The next version of software will enable a new feature called Multi-Gateway L3 Forwarding (or routing) on every switch. In traditional networks, there's a single active router that handles the L3 forwarding, with a stand-by for resiliency. By comparison, Multi-Gateway L3 Forwarding means that every switch in the fabric can act as the router for any VLAN and will forward packets directly across the network based on IP addressing. By avoiding a central router in the network, Brocade can enable a significant scaling in routing performance because it's distributed throughout the network at ingress to the fabric.

This is a significant advantage when compared with Cisco's FabricPath, which uses GLBP for up to four default gateways and must rely on big routers in the core to perform the L3 forwarding. Juniper QFabric has a capability similar to that of Brocade, and because cloud network designs are moving to implement host-based routing to build only L3 cores, this technology could provide a significant feature advantage for Brocade.
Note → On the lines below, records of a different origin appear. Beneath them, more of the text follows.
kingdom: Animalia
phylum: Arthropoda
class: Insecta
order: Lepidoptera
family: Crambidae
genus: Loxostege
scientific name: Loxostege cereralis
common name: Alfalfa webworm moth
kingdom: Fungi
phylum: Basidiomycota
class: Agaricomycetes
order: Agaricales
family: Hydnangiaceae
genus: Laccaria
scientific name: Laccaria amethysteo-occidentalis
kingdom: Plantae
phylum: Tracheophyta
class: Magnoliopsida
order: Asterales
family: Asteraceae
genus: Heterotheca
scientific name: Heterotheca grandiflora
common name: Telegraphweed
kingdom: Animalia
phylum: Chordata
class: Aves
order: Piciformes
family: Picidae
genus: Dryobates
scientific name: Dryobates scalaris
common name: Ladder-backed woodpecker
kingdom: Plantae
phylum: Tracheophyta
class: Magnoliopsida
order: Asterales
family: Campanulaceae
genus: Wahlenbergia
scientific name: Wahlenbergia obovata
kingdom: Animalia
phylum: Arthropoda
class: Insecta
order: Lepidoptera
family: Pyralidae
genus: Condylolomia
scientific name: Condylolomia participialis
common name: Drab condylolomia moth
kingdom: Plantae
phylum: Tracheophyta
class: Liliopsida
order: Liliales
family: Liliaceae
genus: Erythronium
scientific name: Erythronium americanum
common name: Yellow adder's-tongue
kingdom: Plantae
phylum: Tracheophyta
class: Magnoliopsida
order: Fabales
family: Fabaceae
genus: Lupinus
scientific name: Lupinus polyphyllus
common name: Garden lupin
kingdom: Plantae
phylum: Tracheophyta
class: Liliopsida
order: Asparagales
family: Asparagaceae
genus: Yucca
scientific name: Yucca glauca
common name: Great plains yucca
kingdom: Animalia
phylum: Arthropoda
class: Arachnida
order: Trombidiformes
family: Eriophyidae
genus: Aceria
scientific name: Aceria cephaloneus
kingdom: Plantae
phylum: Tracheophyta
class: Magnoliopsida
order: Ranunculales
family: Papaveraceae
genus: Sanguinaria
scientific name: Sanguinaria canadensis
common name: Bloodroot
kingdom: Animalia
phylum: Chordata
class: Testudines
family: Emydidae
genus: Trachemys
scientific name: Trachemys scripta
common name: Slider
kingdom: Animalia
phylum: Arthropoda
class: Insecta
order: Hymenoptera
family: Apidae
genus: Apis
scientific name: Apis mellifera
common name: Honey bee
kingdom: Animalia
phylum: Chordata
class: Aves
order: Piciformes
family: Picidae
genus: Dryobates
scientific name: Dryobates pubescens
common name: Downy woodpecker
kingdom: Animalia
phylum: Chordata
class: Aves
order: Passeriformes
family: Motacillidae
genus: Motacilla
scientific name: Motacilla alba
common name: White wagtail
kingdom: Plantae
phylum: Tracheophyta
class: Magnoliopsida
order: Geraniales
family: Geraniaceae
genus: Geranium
VXLAN support on the roadmap: The tide of VXLAN seems overwhelming, and Brocade has confirmed that the silicon in the switch will get some visibility into VXLAN packets in the future. This is useful for monitoring and QoS, but it seems VXLAN hardware termination isn't a part of the plan, which is somewhat disappointing. It's not clear if the hardware can support VXLAN termination in the future.

Based on the information available, the Brocade VDX is serious commitment to Ethernet switching and continues the trend to scaled-out Ethernet networks. It's a competitor to Juniper QFabric in many ways, offering a data center-sized Ethernet fabric that scales up to 8,000 ports with low latency and very high performance. The limited number of switches could be a feature or limitation, depending on your design.

Compared with Cisco Nexus and Juniper QFabric, the Brocade VDX 8770 is a leader in latency, speed and density. The Multi-Gateway L3 Forwarding will need some closer scrutiny to be sure how it works. As a company, Brocade clearly needs to break out of the rut of selling Fibre Channel to storage administrators and start to compete against Cisco and Juniper. For now, it looks like the company has executed on its potential, and I'll be watching for the final solution when it arrives.